POJ-1852 Ants(脑筋急转弯)¶
Description¶
An army of ants walk on a horizontal pole of length l cm, each with a constant speed of 1 cm/s. When a walking ant reaches an end of the pole, it immediatelly falls off it. When two ants meet they turn back and start walking in opposite directions. We know the original positions of ants on the pole, unfortunately, we do not know the directions in which the ants are walking. Your task is to compute the earliest and the latest possible times needed for all ants to fall off the pole.
Input¶
The first line of input contains one integer giving the number of cases that follow. The data for each case start with two integer numbers: the length of the pole (in cm) and n, the number of ants residing on the pole. These two numbers are followed by n integers giving the position of each ant on the pole as the distance measured from the left end of the pole, in no particular order.
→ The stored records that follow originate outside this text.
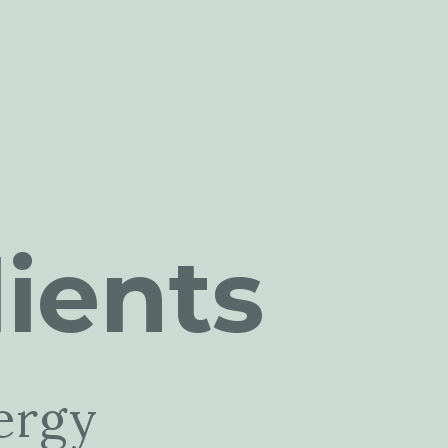
ients
ergy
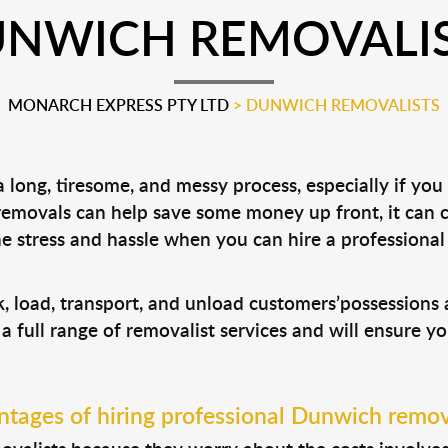
NWICH REMOVALI
MONARCH EXPRESS PTY LTD
>
DUNWICH REMOVALISTS
long, tiresome, and messy process, especially if you
 removals can help save some money up front, it can
 stress and hassle when you can hire a professiona
, load, transport, and unload customers’possession
 a full range of removalist services and will ensure y
tages of hiring professional Dunwich remov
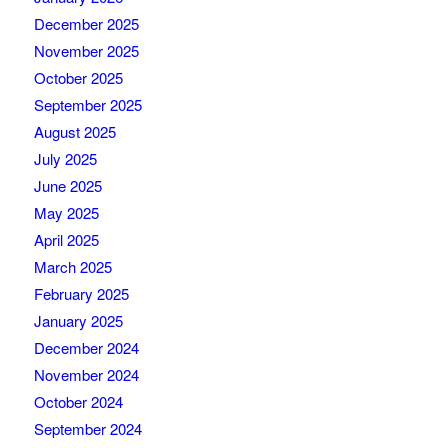
December 2025
November 2025
October 2025
September 2025
August 2025
July 2025
June 2025
May 2025
April 2025
March 2025
February 2025
January 2025
December 2024
November 2024
October 2024
September 2024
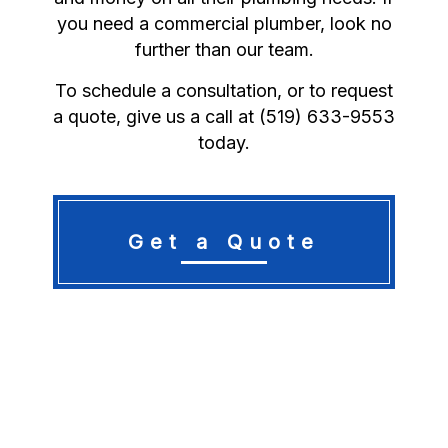
you need a commercial plumber, look no
further than our team.
To schedule a consultation, or to request
a quote, give us a call at (519) 633-9553
today.
Get a Quote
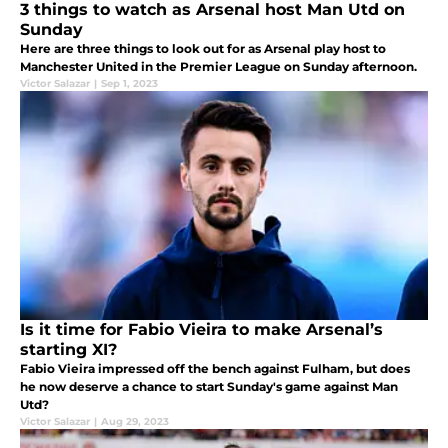
3 things to watch as Arsenal host Man Utd on
Sunday
Here are three things to look out for as Arsenal play host to
Manchester United in the Premier League on Sunday afternoon.
Victor Salazar
|
Sep 1, 2023
Is it time for Fabio Vieira to make Arsenal’s
starting XI?
Fabio Vieira impressed off the bench against Fulham, but does
he now deserve a chance to start Sunday's game against Man
Utd?
Victor Salazar
|
Aug 29, 2023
All input integers are not bigger than 1000000 and they are separated by whitespace.
Output¶
For each case of input, output two numbers separated by a single space. The first number is the earliest possible time when all ants fall off the pole (if the directions of their walks are chosen appropriately) and the second number is the latest possible such time.
Sample Input¶
2
10 3
2 6 7
214 7
11 12 7 13 176 23 191
Sample Output¶
4 8
38 207
#include <iostream>
#include <algorithm>
using namespace std;
int main()
{
std::ios_base::sync_with_stdio(false);
cin.tie(NULL);
cout.tie(NULL);
int caseNum;
cin >> caseNum;
while (caseNum--) {
int length, num;
cin >> length >> num;
int minTime = 0, maxTime = 0;
for (int i = 0; i < num; ++i) {
int tmp;
cin >> tmp;
minTime = max(minTime, min(tmp, length - tmp));
maxTime = max(maxTime, max(tmp, length - tmp));
}
cout << minTime << " " << maxTime << endl;
}
return 0;
}
比较难思考的是最长时间,因为会存在蚂蚁碰撞的情况,如果采用直接模拟会陷入复杂的程序设计,实际上,两只蚂蚁相遇各自转头,可以看成是相遇后绕过对方继续走,所以每只蚂蚁的最长时间实际上是其到两端的最大距离。
最短时间注意一下细节,是所有蚂蚁距离两端最短距离中的最大值。